Size of the original etching, 18⅜ × 27¾ inches

Eighty years, therefore, have passed since this evaluation of the great Italian etcher was written, yet to-day he is no more appreciated at his full worth than he was then. At all times it has been not uncommon for an artist to attain a kind of wide and enduring renown, although estimated at his true value and for his real excellences by only a few; but of such a fate it would be difficult to select a more striking or illustrious example than Giovanni Battista Piranesi. Living and dying in the Eternal City, Rome, to whose august monuments his fame is inseparably linked, he was the author of the prodigious number of over thirteen hundred large plates, combining the arts of etching and engraving, which, aside from their intrinsic merit as works of art, are of incalculable value on account of the inexhaustible supply of classic motives which they offer to all designers, and to which they, more than any other influence, have given currency.

These prints, in early and beautiful proofs, are still to be bought at relatively low figures, while each year sees the sale, by thousands, of impressions from the steeled plates still existing at Rome in the Royal Calcography;—impressions which, although in themselves still sufficiently remarkable to be worth possessing, are yet so debased as to constitute a libel upon the real powers of Piranesi.

The wide diffusion of these ignoble prints, and the fact that Piranesi’s output was so great as to place his work within the reach of the slenderest purse, are largely responsible for the failure of the general public to apprehend his real greatness; for rarity calls attention to merit, to which in fact it often gives a value entirely fictitious, while there is always difficulty in realizing that things seen frequently and in quantities may have qualities far outweighing those of work which has aroused interest by its scarcity. This is why the fame of Piranesi is widely spread, although his best and most characteristic work is almost unknown, and his real genius generally unrecognized.

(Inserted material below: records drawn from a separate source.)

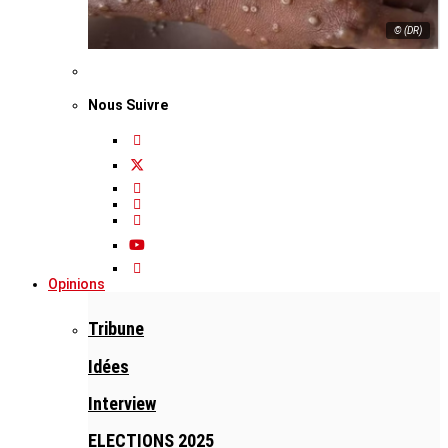
© (DR)
Nous Suivre
Opinions
Tribune
Idées
Interview
ELECTIONS 2025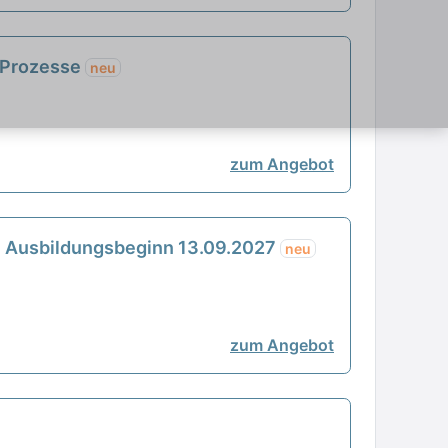
 Prozesse
neu
zum Angebot
, Ausbildungsbeginn 13.09.2027
neu
zum Angebot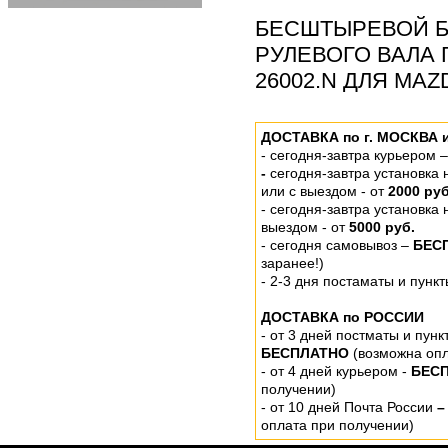
БЕСШТЫРЕВОЙ Б
РУЛЕВОГО ВАЛА 
26002.N ДЛЯ MAZ
ДОСТАВКА по г. МОСКВА 
-
сегодня-завтра курьером 
-
сегодня-завтра установка
или
с выездом - от
2000 руб
- сегодня-завтра установка
выездом
- от
5000 руб.
-
сегодня самовывоз –
БЕС
заранее!)
- 2-3 дня постаматы и пунк
ДОСТАВКА по РОССИИ
-
от 3 дней постматы и пунк
БЕСПЛАТНО
(возможна опл
- от 4 дней курьером -
БЕС
получении)
- от 10 дней Почта России
–
оплата при получении)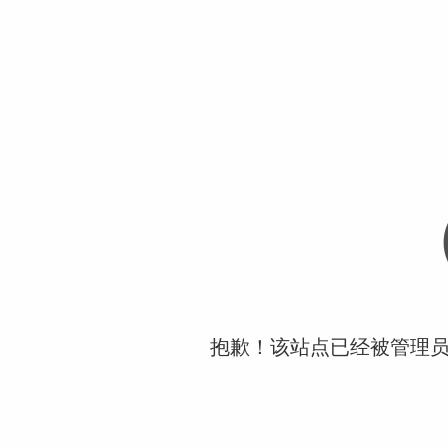
抱歉！该站点已经被管理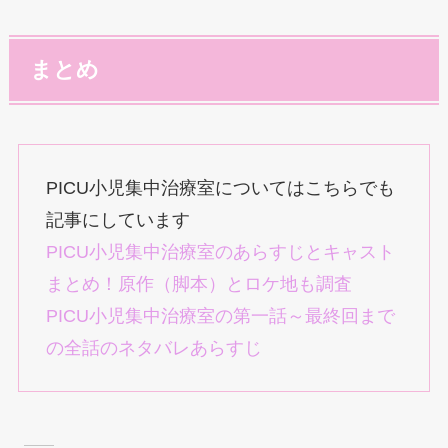
まとめ
PICU小児集中治療室についてはこちらでも
記事にしています
PICU小児集中治療室のあらすじとキャスト
まとめ！原作（脚本）とロケ地も調査
PICU小児集中治療室の第一話～最終回まで
の全話のネタバレあらすじ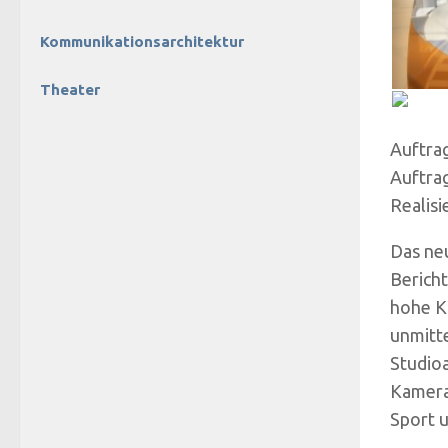
Kommunikationsarchitektur
Theater
Auftra
Auftra
Realis
Das neu
Bericht
hohe K
unmitt
Studioa
Kamera
Sport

Born in Venice, October 4th, 1720, and named after Saint John the Baptist, Piranesi was the son of a mason, blind in one eye, and of Laura Lucchesi. His maternal uncle was an architect and engineer,—for in those days the same person frequently combined the two professions,—who had executed various water-works and at least one church. From his uncle the young Giovanni Battista received his earliest instruction in things artistic, for which he appears to have displayed a conspicuously precocious aptitude. Before he was seventeen he had attracted sufficient attention to assure him success in his father’s profession, but Rome had already fired his imagination, and aroused that impetuous determination which marked his entire career. His yearning after Rome report says to have been first aroused by a young Roman girl whom he loved, but, however that may be, he overcame the determined opposition of his parents, and, in 1738, at the age of eighteen, set out for the papal city to study architecture, engraving, and in general the fine arts; for even in those degenerate days there were left some traces of that multiform talent which distinguished the artists of the Renaissance. When he reached the goal of his longing, the impression produced by the immortal city on so fervid an imagination must have been so deep, so overwhelming, as to annihilate all material considerations, although they could not have been other than harassing, since the allowance received from his father was only six Spanish piastres a month, or some six or seven lire of the Italian money of to-day. By what expedients he managed to live we cannot even conjecture, but it may be supposed that he was boarded, apprentice-wise, by the masters under whom he studied. These teachers were Scalfarotto and Valeriani, a noted master of perspective and a pupil of one Ricci of Belluno, who had acquired from the great French painter and lover of Rome, Claude Lorrain, the habit of painting highly imaginative pictures composed of elements drawn from the ruins of the Roman Campagna. This style was transmitted to Piranesi by Valeriani, without doubt stimulating that passionate appreciation of the melancholy grandeur of ruined Rome already growing in his mind, and afterward to fill his entire life and work.

Piranesi. Arch of Vespasian

In this, as in many of Piranesi’s compositions, the figures are frankly posing, but their
presence adds such charm to the scene that none could wish them absent.